[Passage provided]:
--- START ---

H&M was caught in the cross-fire around Xinjiang cotton which blew up a couple of years ago. In 2020, the retailer said it would no longer sourcing from the region because of allegations that forced labour was being used there. Many other fashion retailers have been impacted by the boycott, however, well known names like H&M seem to have bore the brunt of the backlash from Chinese netizens on Chinese social media.

Brands had previously posted messages on their websites stating they would no longer use Xinjiang cotton due to links with forced labour. However, many of these brands (as well as the Better Cotton initiative) scrambled to remove these as they realised the extent of the nationalistic backlash from Chinese consumers.

Other Western brands such as Nike, Adidas, Burberry and Converse saw celebrity ambassadors sever ties over their public commitments not to use Xinjiang cotton.

The Swedish company said in April this year that it was still struggling with the fallout from the boycott by consumers.

H&M chief executive Helena Helmersson said at the time that the company was in talks with several stakeholders in China to try to improve the “complex situation.” (For complex read: we know we can no longer get away with using Xinjiang cotton but we still want access to the vast Chinese market; let’s allow the current furore to die down and then take stock).

H&M has also recently lost access to the Russian market having left the country following the invasion on Ukraine. H&M paused sales in Russia after the military operation began.

Last week, the business fully wound down operations in Russia.

Sky News reports that people at the Moscow shopping centre Aviapark said they were “very hurt” H&M is leaving, but “will start looking at Russian brands”.

--- END ---

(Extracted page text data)

--- START ---

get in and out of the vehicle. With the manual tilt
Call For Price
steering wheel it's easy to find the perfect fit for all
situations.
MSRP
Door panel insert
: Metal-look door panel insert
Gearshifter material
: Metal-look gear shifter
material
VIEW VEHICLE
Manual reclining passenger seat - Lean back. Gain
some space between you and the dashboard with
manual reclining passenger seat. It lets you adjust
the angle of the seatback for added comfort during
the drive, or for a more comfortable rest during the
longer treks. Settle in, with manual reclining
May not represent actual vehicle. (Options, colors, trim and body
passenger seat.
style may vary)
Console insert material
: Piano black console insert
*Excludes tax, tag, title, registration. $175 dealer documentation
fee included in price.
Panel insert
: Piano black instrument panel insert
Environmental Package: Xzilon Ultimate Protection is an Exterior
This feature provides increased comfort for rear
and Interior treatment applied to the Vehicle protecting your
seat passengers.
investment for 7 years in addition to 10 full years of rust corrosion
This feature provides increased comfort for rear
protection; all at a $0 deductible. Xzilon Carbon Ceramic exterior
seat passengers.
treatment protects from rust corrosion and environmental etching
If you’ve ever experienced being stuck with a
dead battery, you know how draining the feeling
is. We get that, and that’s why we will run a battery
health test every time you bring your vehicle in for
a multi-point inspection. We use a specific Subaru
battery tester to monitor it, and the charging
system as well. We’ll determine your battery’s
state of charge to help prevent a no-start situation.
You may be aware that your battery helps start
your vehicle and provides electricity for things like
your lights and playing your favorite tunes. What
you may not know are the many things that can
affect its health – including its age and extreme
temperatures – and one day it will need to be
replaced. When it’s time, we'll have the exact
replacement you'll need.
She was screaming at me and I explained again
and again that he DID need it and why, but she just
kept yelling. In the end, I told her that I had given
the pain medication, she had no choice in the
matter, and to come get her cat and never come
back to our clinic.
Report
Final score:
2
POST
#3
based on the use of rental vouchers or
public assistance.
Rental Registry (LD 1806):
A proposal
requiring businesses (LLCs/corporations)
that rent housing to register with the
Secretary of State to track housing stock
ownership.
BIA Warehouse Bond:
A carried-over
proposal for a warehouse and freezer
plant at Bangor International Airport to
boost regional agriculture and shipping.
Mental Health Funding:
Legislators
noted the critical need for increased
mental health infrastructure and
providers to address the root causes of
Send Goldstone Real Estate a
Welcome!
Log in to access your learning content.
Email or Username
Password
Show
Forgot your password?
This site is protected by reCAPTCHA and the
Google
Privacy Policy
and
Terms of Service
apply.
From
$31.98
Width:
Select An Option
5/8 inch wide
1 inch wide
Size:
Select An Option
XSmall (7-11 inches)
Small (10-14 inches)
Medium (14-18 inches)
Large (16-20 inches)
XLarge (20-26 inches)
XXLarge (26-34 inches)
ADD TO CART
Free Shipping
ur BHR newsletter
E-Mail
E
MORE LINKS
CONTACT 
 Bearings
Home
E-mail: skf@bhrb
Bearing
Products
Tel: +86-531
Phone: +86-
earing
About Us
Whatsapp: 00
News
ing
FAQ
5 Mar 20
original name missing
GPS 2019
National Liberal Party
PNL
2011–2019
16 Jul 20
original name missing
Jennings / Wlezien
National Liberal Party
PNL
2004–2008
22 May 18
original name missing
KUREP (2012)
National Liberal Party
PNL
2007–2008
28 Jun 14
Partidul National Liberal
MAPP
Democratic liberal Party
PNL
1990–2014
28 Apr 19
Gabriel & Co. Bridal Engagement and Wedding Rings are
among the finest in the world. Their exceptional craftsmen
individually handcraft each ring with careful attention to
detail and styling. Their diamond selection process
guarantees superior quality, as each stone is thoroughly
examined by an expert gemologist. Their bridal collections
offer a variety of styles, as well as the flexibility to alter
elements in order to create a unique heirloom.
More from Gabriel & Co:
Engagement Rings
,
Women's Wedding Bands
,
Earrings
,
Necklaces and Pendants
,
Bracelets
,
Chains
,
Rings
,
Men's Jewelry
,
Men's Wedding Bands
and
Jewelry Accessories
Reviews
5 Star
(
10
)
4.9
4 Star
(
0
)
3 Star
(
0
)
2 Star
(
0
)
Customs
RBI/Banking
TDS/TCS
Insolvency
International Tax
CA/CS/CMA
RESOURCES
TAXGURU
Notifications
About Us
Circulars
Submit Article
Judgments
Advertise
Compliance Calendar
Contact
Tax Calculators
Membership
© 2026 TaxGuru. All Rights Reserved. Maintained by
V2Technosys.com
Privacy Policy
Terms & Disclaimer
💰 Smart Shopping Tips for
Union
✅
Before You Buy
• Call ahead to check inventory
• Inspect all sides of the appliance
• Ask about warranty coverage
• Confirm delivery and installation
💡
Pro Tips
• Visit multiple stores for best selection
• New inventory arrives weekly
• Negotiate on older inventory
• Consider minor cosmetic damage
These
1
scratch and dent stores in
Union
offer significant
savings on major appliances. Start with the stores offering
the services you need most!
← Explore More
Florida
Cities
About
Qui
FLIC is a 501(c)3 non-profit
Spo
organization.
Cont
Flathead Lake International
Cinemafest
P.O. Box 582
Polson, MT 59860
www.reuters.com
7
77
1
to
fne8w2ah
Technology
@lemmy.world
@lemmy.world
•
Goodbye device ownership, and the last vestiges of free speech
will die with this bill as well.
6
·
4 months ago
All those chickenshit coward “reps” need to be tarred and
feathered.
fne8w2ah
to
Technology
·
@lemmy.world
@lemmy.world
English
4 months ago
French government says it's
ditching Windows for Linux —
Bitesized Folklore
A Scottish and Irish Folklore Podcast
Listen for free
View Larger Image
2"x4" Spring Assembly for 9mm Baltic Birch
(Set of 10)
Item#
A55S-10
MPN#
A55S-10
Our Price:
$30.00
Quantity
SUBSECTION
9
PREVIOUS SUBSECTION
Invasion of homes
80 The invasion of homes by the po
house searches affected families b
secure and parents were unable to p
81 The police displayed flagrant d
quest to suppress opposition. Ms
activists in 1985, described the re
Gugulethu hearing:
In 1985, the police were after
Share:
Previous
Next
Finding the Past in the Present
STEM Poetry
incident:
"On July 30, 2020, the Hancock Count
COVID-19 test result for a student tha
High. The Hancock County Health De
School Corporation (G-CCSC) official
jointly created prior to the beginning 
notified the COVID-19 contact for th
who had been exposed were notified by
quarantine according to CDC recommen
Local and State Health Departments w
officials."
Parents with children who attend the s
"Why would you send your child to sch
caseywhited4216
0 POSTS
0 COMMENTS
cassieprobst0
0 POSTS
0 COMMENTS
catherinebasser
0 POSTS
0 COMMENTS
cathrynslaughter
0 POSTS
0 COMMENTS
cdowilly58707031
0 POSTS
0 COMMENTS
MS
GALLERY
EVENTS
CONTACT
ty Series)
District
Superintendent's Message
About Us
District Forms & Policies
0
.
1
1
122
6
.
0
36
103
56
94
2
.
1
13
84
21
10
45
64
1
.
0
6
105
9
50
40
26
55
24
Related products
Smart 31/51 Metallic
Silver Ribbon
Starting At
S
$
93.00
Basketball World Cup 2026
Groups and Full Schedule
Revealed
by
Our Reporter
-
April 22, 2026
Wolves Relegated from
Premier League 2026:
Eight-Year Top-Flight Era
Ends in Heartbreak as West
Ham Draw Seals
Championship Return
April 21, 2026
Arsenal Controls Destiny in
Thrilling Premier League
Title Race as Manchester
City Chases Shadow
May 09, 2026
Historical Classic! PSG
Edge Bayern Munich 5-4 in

--- END ---

[What you need to do]:
• 1. In the passage about H&M and Xinjiang cotton, list the other Western brands that saw celebrity ambassadors sever ties.
• 2. Copy out the part of the extracted page text rows that opens with the first row and closes with the line containing "the pain medication, she had no choice in the".

[Exercise solutions]:
• 1.
- Nike
- Adidas
- Burberry
- Converse

• 2.
get in and out of the vehicle. With the manual tilt
Call For Price
steering wheel it's easy to find the perfect fit for all
situations.
MSRP
Door panel insert
: Metal-look door panel insert
Gearshifter material
: Metal-look gear shifter
material
VIEW VEHICLE
Manual reclining passenger seat - Lean back. Gain
some space between you and the dashboard with
manual reclining passenger seat. It lets you adjust
the angle of the seatback for added comfort during
the drive, or for a more comfortable rest during the
longer treks. Settle in, with manual reclining
May not represent actual vehicle. (Options, colors, trim and body
passenger seat.
style may vary)
Console insert material
: Piano black console insert
*Excludes tax, tag, title, registration. $175 dealer documentation
fee included in price.
Panel insert
: Piano black instrument panel insert
Environmental Package: Xzilon Ultimate Protection is an Exterior
This feature provides increased comfort for rear
and Interior treatment applied to the Vehicle protecting your
seat passengers.
investment for 7 years in addition to 10 full years of rust corrosion
This feature provides increased comfort for rear
protection; all at a $0 deductible. Xzilon Carbon Ceramic exterior
seat passengers.
treatment protects from rust corrosion and environmental etching
If you’ve ever experienced being stuck with a
dead battery, you know how draining the feeling
is. We get that, and that’s why we will run a battery
health test every time you bring your vehicle in for
a multi-point inspection. We use a specific Subaru
battery tester to monitor it, and the charging
system as well. We’ll determine your battery’s
state of charge to help prevent a no-start situation.
You may be aware that your battery helps start
your vehicle and provides electricity for things like
your lights and playing your favorite tunes. What
you may not know are the many things that can
affect its health – including its age and extreme
temperatures – and one day it will need to be
replaced. When it’s time, we'll have the exact
replacement you'll need.
She was screaming at me and I explained again
and again that he DID need it and why, but she just
kept yelling. In the end, I told her that I had given
the pain medication, she had no choice in the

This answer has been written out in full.